Well there you go. New Zealand is fast becoming a total nanny state, just like Australia and the UK, and they are also discovering, like us, that heavy handed legislation and blatant smoker bashing just doesn't work.
The survey showed the number of year 10 pupils smoking each day was 4.1 per cent in 2012, the same as the 2011 results.
ASH (Action on Smoking and Health) have blamed government spending cuts in tobacco control and inadequate tax increases for smoking rates not decreasing.
If the trend of smoking is reaching a plateau, the government's goal of making New Zealand Smokefree by 2025 may have been stubbed out unless more funding is invested.
And just like in Wales, the only answer the Tobacco Control Industry can come up with is more of the same. It never changes, does it.
Unlike Wales, although I'm sure it's on their radar, the Tobacco Control Industry in New Zealand have brought the children to bear. In my opinion, using children to spread an adult message is the lowest form of campaigning.
Ms Chamberlain said young people and Smokefree youth ambassadors could have a huge impact on their peers when it came to promoting not smoking.
"They have already created smokefree sports grounds, parks and playgrounds, and are looking at making cars that carry children under the age of 16 smokefree as well.
"It's an educative policy, where the public will encourage each other. It's an action moved by the community, and gives people and children the courage to say 'you can't smoke here'."
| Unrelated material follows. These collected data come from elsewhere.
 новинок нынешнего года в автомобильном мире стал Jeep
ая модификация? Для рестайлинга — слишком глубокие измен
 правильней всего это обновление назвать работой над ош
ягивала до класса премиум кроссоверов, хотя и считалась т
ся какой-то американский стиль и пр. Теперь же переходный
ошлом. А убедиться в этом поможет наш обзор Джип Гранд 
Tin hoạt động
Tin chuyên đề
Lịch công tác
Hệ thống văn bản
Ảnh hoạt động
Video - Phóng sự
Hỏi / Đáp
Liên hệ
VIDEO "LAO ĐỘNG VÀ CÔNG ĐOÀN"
These are the new Hitler Youth:
I wonder how these kids will feel when they become adults and look back on this? Will they just become the next generation of hateful 'health campaigners', or will they look back with a sense of resentment at the way they have been used?
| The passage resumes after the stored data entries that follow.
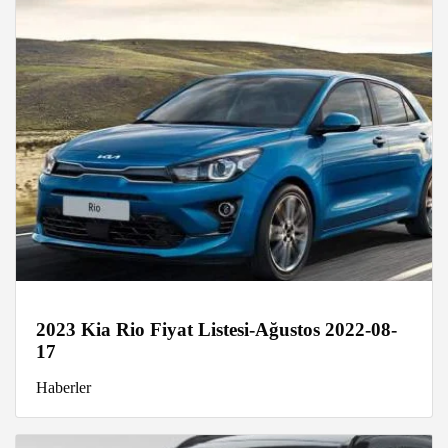
2023 Kia Rio Fiyat Listesi-Ağustos 2022-08-
17
Haberler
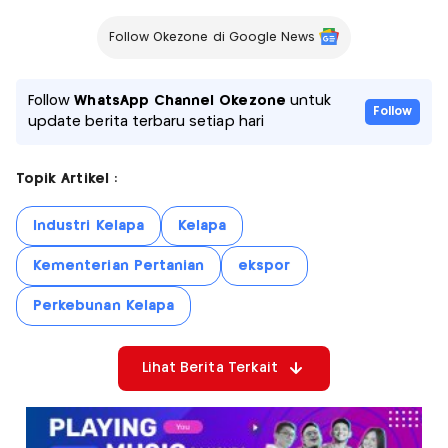
Follow Okezone di Google News
Follow
WhatsApp Channel Okezone
untuk
Follow
update berita terbaru setiap hari
Topik Artikel :
Industri Kelapa
Kelapa
Kementerian Pertanian
ekspor
Perkebunan Kelapa
Lihat Berita Terkait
How many will actually become smokers themselves?
Roncalli College smokefree ambassadors said they had noticed a shift in attitude towards smoking from their peers.
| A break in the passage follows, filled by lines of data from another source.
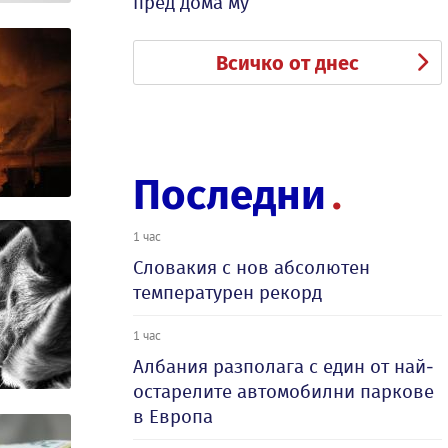
пред дома му
Всичко от днес
Последни
1 час
Словакия с нов абсолютен
температурен рекорд
1 час
Албания разполага с един от най-
остарелите автомобилни паркове
в Европа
"Smoking has become a really bad look. People are really starting to pick up the fact that it's not attractive in any way," Rhea Coulter said.
Rowie O'Driscoll said it's not just the long-term health problems that should put people off: "Their teeth just rot and they stink."
|The trendy face of the young smoker hater|
At the moment, the youth ambassadors are targeting primary school children, because future success depends on educating them.
Call me a cynic but spreading the tobacco message to primary school children is probably going to be the only way they learn about tobacco. They could actually be turning them into the next generation of smoker.
The Tobacco Control Industry needs new smokers though, otherwise, it's redundancies all round.
ASH would like to see well-resourced tobacco denormalisation campaigns, tax increases of more than 30 per cent each year and plain packaging of tobacco products.
Of course they would. How else will they keep the tax payer dollars rolling in?